To give some sense of how large Verizon is, the company’s revenue last year was $132 billion. Its net income was $19.3 billion. It has 152 million wireless subscribers. It also owns Yahoo and AOL, two of the largest internet portals in America.

There are two primary differences between the two companies. The first is obviously size.

Tesla had revenue of $6 billion in the first quarter, which is up 32% from the same period a year ago. Of that, $5.1 billion was from automotive operations. Net income was a mere $16 million. If its revenue accelerates at a similar rate for the balance of the year, automotive revenue may reach $25 billion. The COVID-19 pandemic could push that number much lower, though.

Tesla built 102,672 cars in the period, 33% higher year over year. It delivered 88,496 cars. Perhaps Tesla’s deliveries may reach 350,000 this year. Once again, the pandemic could shave that down.  These contrast to Volkswagen, the world’s largest carmaker by unit sales, which reached 10.97 million last year.

The other is the trajectory of stock price. Over the last year, Tesla’s is up 414%. Verizon’s is down 6%.

From the standpoint of business size, the scale weighs extremely heavily in Verizon’s favor. It is impossible to believe that Tesla could match its revenue within the next several years. Tesla’s unit sales might drop. Verizon’s wireless numbers are unlikely to move more than a few percentage points in the foreseeable future. And, the pandemic is not likely to cause a large number of people to cancel wireless subscriptions.
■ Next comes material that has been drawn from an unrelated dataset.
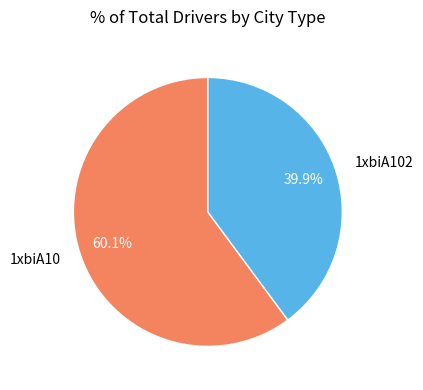

Count the number of slices in the pie.

2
They are too essential to the day to day lives of most Americans.

The argument on behalf of Tesla’s market cap is that the company is the wave of the future in the car industry. It is hard to claim that Verizon’s business is stuck in the past. The introduction of ultrafast 5G networks will put Verizon on the cutting edge of how Americans communicate.

A look at the two companies is enough to increase the questions about Tesla’s value, particularly if it cannot hold its place as the world’s premier electric car company.